Exercise prompt:
What you output must be the exact lines from the first line of the data through the one holding "[767,322,857,335] antidiabetic ->", with no pictures.

Supplied data:
-- Opening Marker --
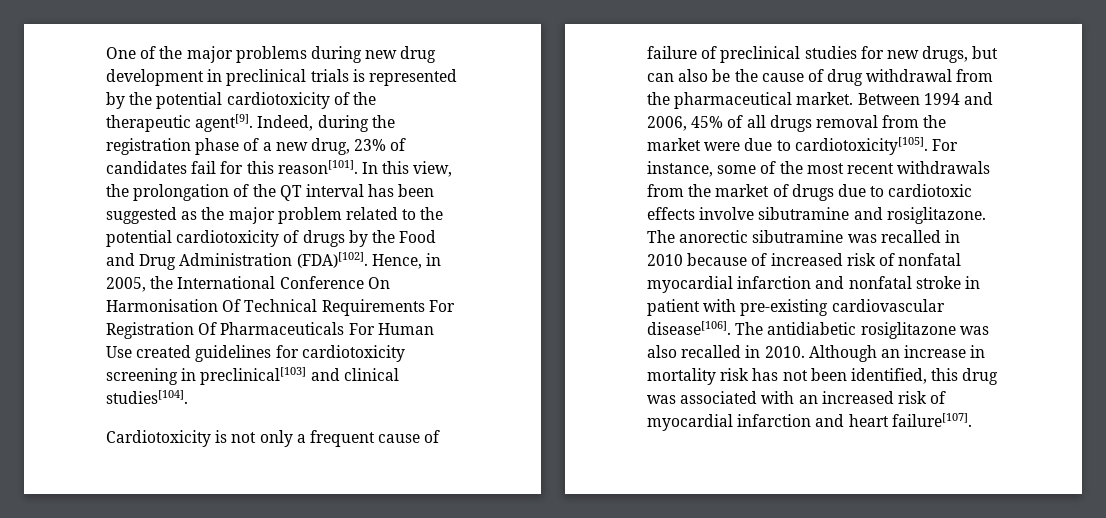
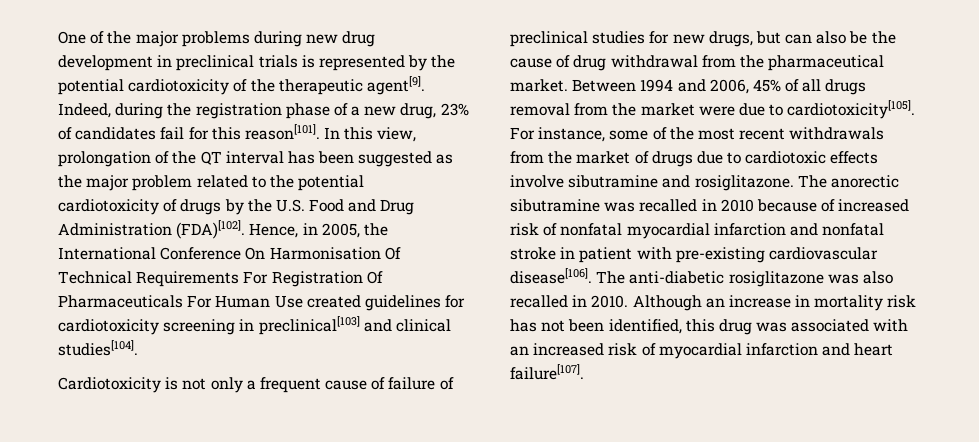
[106,184,129,197] the -> (417, 134) none
(395, 236) none -> [275,199,305,212] U.S.
[767,322,857,335] antidiabetic -> [629,271,725,284] anti-diabetic

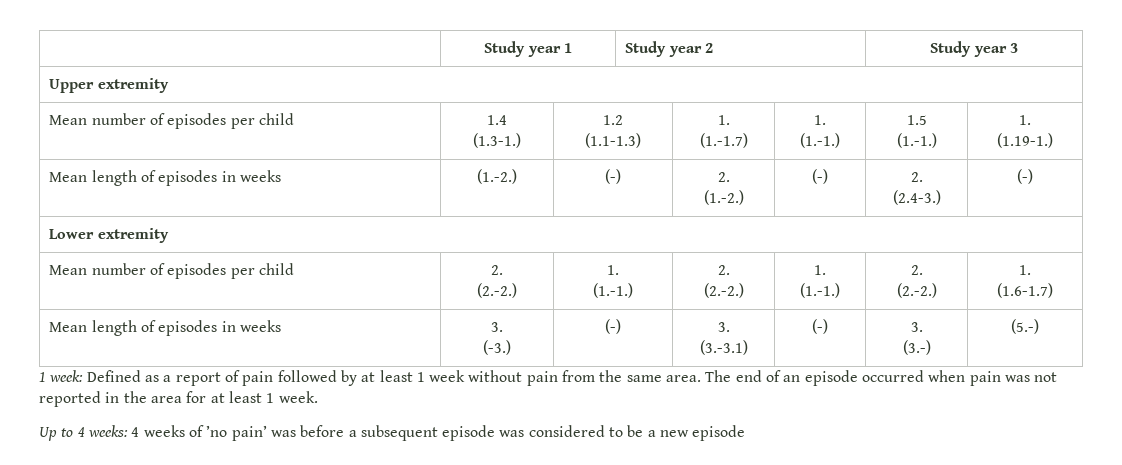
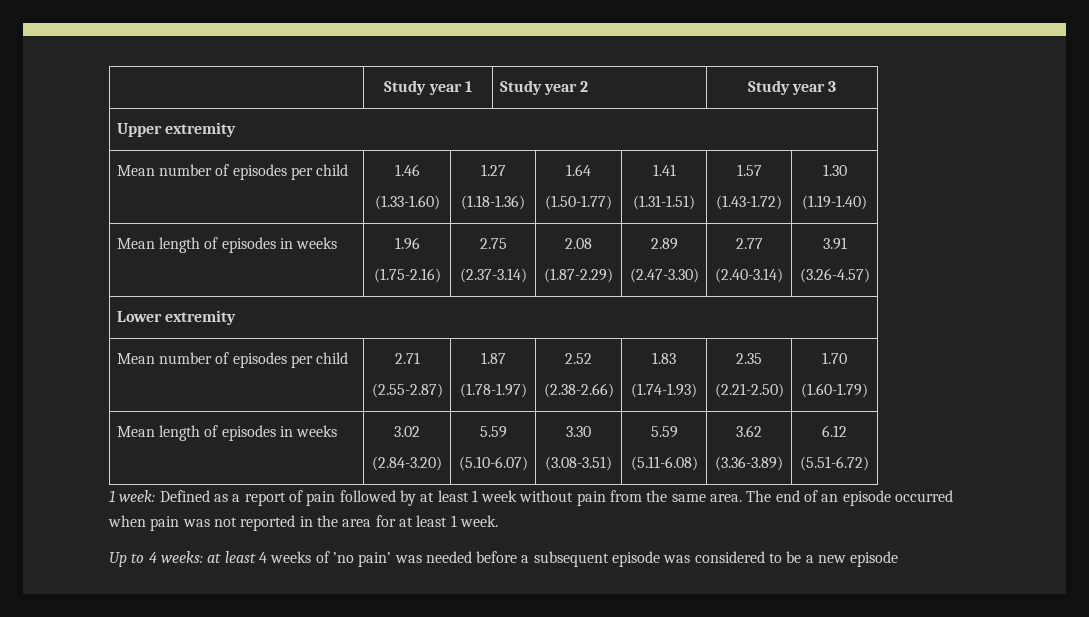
[487,115,507,125] [473,133,521,148] [603,115,623,125] [585,133,641,148] [717,115,730,125] [699,133,748,148] [814,115,826,125] [800,133,840,148] [906,115,927,125] [896,133,937,148] [1019,115,1031,125] [997,133,1053,148] [49,170,281,186] [477,169,517,184] [605,169,621,184] [717,172,730,182] [703,190,744,205] [812,169,828,184] [910,172,923,182] [892,190,941,205] [1017,169,1033,184] 1.4 // (1.3-1.) | 1.2 // (1.1-1.3) | 1. // (1.-1.7) | 1. // (1.-1.) | 1.5 // (1.-1.) | 1. // (1.19-1.) // Mean length of episodes in weeks | (1.-2.) | (-) | 2. // (1.-2.) | (-) | 2. // (2.4-3.) | (-) -> [394,164,420,176] [374,195,440,210] [480,164,506,176] [461,195,525,210] [566,164,591,176] [545,195,612,210] [652,164,676,176] [633,195,695,210] [736,164,762,176] [716,195,782,210] [822,164,847,176] [802,195,867,210] [116,237,338,253] [394,237,420,250] [373,268,441,283] [479,238,507,249] [459,268,527,283] [565,238,592,249] [544,268,613,283] [650,238,678,250] [629,268,699,283] [735,238,763,249] [715,268,783,283] [822,237,847,250] [799,268,870,283] 1.46 // (1.33-1.60) | 1.27 // (1.18-1.36) | 1.64 // (1.50-1.77) | 1.41 // (1.31-1.51) | 1.57 // (1.43-1.72) | 1.30 // (1.19-1.40) // Mean length of episodes in weeks | 1.96 // (1.75-2.16) | 2.75 // (2.37-3.14) | 2.08 // (1.87-2.29) | 2.89 // (2.47-3.30) | 2.77 // (2.40-3.14) | 3.91 // (3.26-4.57)
[491,265,503,275] [477,283,517,298] [607,265,619,275] [593,283,633,298] [717,265,730,275] [703,283,744,298] [814,265,826,275] [800,283,840,298] [910,265,923,275] [896,283,937,298] [1019,265,1031,275] [997,283,1053,298] [49,320,281,336] [491,322,503,332] [483,340,511,355] [605,319,621,334] [717,322,730,332] [699,340,748,355] [812,319,828,334] [910,322,923,332] [902,340,931,355] [1011,319,1039,334] 2. // (2.-2.) | 1. // (1.-1.) | 2. // (2.-2.) | 1. // (1.-1.) | 2. // (2.-2.) | 1. // (1.6-1.7) // Mean length of episodes in weeks | 3. // (-3.) | (-) | 3. // (3.-3.1) | (-) | 3. // (3.-) | (5.-) -> [394,352,420,364] [371,383,443,398] [480,352,506,364] [459,383,527,398] [565,353,592,364] [543,383,614,398] [652,352,676,364] [631,383,697,398] [736,353,762,364] [714,383,784,398] [822,352,847,364] [801,383,868,398] [116,425,338,441] [394,426,420,437] [372,456,442,471] [479,426,507,438] [458,456,528,471] [566,426,591,437] [545,456,612,471] [650,426,678,438] [630,456,698,471] [736,425,762,437] [715,456,783,471] [822,425,847,437] [800,456,869,471] 2.71 // (2.55-2.87) | 1.87 // (1.78-1.97) | 2.52 // (2.38-2.66) | 1.83 // (1.74-1.93) | 2.35 // (2.21-2.50) | 1.70 // (1.60-1.79) // Mean length of episodes in weeks | 3.02 // (2.84-3.20) | 5.59 // (5.10-6.07) | 3.30 // (3.08-3.51) | 5.59 // (5.11-6.08) | 3.62 // (3.36-3.89) | 6.12 // (5.51-6.72)
(128, 431) none -> [207,551,256,563] at least
(296, 433) none -> [425,551,472,563] needed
-- Closing Marker --
Exercise response:
[106,184,129,197] the -> (417, 134) none
(395, 236) none -> [275,199,305,212] U.S.
[767,322,857,335] antidiabetic -> [629,271,725,284] anti-diabetic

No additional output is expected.